有ANTLR 语法来解析 SQL。使用内存数据库或非常轻量级的数据库(例如sqlite )确实是一个更好的主意。从解析的角度测试 SQL 是否有效对我来说似乎很浪费,而检查表和列名称以及查询的细节更有用。
回答by David Aldridge
I don't think that you even need to have the schema created to be able to validate the statement, because the system will not try to resolve object_name etc until it has successfully parsed the statement.
我认为您甚至不需要创建架构来验证语句,因为系统在成功解析语句之前不会尝试解析 object_name 等。
With Oracle as an example, you would certainly get an error if you did:
以 Oracle 为例,如果你这样做,你肯定会得到一个错误:
select * from non_existant_table;
In this case, "ORA-00942: table or view does not exist".
在这种情况下,“ORA-00942:表或视图不存在”。
However if you execute:
但是,如果您执行:
select * frm non_existant_table;
Then you'll get a syntax error, "ORA-00923: FROM keyword not found where expected".
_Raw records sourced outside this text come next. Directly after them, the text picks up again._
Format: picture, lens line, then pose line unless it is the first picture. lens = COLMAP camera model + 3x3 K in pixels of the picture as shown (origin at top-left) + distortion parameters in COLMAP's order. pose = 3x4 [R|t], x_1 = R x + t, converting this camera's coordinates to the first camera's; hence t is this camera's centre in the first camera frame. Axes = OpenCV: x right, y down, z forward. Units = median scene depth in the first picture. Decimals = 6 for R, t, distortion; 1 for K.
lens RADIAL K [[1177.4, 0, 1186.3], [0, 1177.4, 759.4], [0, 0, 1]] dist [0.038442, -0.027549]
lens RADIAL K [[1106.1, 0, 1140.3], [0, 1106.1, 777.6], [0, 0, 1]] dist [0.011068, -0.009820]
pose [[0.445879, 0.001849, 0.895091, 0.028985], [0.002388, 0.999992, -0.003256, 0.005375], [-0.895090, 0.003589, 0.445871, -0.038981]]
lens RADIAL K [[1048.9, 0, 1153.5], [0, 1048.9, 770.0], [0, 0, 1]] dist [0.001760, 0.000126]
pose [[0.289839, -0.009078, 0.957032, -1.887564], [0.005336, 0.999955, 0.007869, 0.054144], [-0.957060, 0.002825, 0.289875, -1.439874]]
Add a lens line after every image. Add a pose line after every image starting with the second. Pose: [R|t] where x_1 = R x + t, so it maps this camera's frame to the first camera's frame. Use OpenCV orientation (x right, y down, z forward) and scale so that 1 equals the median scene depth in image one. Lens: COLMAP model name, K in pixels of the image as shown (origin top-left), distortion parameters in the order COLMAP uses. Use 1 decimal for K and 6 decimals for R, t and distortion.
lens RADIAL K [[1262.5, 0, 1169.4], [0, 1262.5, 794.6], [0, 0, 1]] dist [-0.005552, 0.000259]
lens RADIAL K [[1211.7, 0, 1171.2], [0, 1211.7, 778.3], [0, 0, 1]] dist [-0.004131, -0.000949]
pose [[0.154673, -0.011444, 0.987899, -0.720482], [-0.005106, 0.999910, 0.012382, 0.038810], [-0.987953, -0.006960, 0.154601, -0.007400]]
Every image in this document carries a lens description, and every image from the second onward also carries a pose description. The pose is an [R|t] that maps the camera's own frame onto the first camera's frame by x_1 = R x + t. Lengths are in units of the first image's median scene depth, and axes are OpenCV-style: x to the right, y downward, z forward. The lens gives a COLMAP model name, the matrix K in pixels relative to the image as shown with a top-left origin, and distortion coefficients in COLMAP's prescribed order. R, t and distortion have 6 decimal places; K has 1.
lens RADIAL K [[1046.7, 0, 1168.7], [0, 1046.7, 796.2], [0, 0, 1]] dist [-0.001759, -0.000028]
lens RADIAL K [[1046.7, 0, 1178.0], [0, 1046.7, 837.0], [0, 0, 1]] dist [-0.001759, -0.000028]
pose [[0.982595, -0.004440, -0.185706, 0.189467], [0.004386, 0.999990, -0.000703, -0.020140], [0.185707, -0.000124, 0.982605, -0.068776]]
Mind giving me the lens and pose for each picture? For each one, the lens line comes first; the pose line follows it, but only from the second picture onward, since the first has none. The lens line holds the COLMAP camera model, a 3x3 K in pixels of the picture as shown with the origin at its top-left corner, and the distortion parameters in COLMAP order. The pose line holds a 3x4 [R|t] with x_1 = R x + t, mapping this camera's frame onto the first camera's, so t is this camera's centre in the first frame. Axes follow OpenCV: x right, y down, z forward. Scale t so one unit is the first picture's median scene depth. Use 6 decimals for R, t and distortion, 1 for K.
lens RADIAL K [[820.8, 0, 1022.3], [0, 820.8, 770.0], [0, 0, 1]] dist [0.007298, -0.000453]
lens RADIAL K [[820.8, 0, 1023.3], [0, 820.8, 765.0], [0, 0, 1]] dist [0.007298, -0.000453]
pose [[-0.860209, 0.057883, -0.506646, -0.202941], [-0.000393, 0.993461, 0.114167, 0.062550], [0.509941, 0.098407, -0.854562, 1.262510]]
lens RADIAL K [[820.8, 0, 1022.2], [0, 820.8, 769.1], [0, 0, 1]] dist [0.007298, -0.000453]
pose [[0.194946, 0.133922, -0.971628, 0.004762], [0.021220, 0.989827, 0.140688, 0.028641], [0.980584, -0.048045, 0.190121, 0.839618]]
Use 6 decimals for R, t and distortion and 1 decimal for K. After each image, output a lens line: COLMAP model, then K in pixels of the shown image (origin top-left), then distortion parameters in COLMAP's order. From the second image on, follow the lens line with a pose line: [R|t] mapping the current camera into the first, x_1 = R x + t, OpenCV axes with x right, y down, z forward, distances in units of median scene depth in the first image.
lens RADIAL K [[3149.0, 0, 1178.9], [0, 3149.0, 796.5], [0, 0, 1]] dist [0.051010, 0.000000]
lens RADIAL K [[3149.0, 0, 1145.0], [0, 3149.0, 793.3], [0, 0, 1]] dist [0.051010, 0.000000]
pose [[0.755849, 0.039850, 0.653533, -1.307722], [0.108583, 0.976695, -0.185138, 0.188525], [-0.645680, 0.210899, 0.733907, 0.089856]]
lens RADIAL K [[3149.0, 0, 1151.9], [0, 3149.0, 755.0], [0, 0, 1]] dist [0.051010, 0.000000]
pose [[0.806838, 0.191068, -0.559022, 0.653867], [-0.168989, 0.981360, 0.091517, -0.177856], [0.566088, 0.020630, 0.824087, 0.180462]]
然后你会得到一个语法错误,“ORA-00923: FROM 关键字未在预期的地方找到”。
It ought to be possible to classify errors into syntax parsing errors that indicate incorrect syntax and errors relating to tables name and permissions etc..
应该可以将错误分类为表示语法不正确的语法解析错误和与表名称和权限等相关的错误。
Add to that the problem of different RDBMSs and even different versions allowing different syntaxes and I think you really have to go to the db engine for this task.
再加上不同 RDBMS 甚至允许不同语法的不同版本的问题,我认为您真的必须使用 db 引擎来完成这项任务。